**Requests**:
a - In the second-quarter results summary, swap "derivatives" for "hedges" and give the passage from "Net loss for" up to and including "year quarters, respectively.".
b - According to the second-quarter results summary, what was cash flow per share for the current quarter?
c - Can you finish out the next part of the second-quarter financial results summary, picking up after its last sentence?

**Quoted text**:

⁂

Summary Second Quarter Financial Results

Net loss for the three months ended June 30, 2018 was $7.2 million, or $0.29 per basic and diluted share, compared to a net loss of $6.0 million, or $0.24 per basic and diluted share for the same period last year. Operating earnings (i.e. revenues less expenses, before other income/expense) improved from a loss of $6.3 million in the 2017 quarter to a net loss of $4.1 million in the current quarter.  That improvement was overshadowed by a net loss on our outstanding derivatives during the current quarter compared to a gain in the 2017 quarter.  Average weighted shares outstanding were approximately 24.9 million and 24.7 million for the current and prior year quarters, respectively. 

The Company reported Adjusted EBITDAX, as defined below and on a recurring basis, of approximately $7.4 million for the three months ended June 30, 2018, compared to $10.2 million for the same period last year, a decrease attributable to lower revenues on lower production, and losses on our commodity price hedges in the current quarter compared to a gain in the prior year quarter.  Cash flow for the current quarter was $6.1 million, or $0.25 per share, compared to $9.3 million, or $0.38 per share for the prior year quarter.

⁂

**Data lines**:
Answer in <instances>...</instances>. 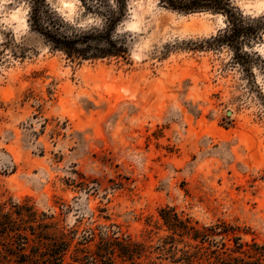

⁂

**Response list**:
a -
Net loss for the three months ended June 30, 2018 was $7.2 million, or $0.29 per basic and diluted share, compared to a net loss of $6.0 million, or $0.24 per basic and diluted share for the same period last year. Operating earnings (i.e. revenues less expenses, before other income/expense) improved from a loss of $6.3 million in the 2017 quarter to a net loss of $4.1 million in the current quarter.  That improvement was overshadowed by a net loss on our outstanding hedges during the current quarter compared to a gain in the 2017 quarter.  Average weighted shares outstanding were approximately 24.9 million and 24.7 million for the current and prior year quarters, respectively.

b - $0.25 per share

c -
Revenues for the current quarter were approximately $18.4 million compared to $20.3 million for the 2017 quarter. We experienced a welcomed increase in crude oil and natural gas liquids prices during the quarter; however, a decline in natural gas prices, and lower production resulting from only one new well being added to production during the quarter and the Eugene Island 10 field being shut in for two weeks during the quarter for planned compression installation and maintenance, offset the benefit from liquids pricing.  Revenue from crude oil, however, increased to $9.6 million for the current quarter, compared to $6.5 million for the prior year quarter due to the increase in crude oil production resulting from our Southern Delaware drilling program and due to the higher crude oil prices.

Production for the second quarter of 2018 was approximately 3.9 Bcfe, or 42.4 Mmcfe per day, within our previously provided guidance, compared to 58.0 Mmcfe per day for the second quarter of 2017.  This expected year over year decline in equivalent production volumes is due to normal production declines, shutting in our offshore production for approximately two weeks to install compression and maintenance during the current quarter (loss of 4.2 Mmcfe/d) and the sale of our Eagle Ford Shale producing properties in Karnes County, Texas (loss of 0.7 Mmcfe/d). Our production guidance for the third quarter of 2018 is expected to be between 43 to 48 Mmcfed.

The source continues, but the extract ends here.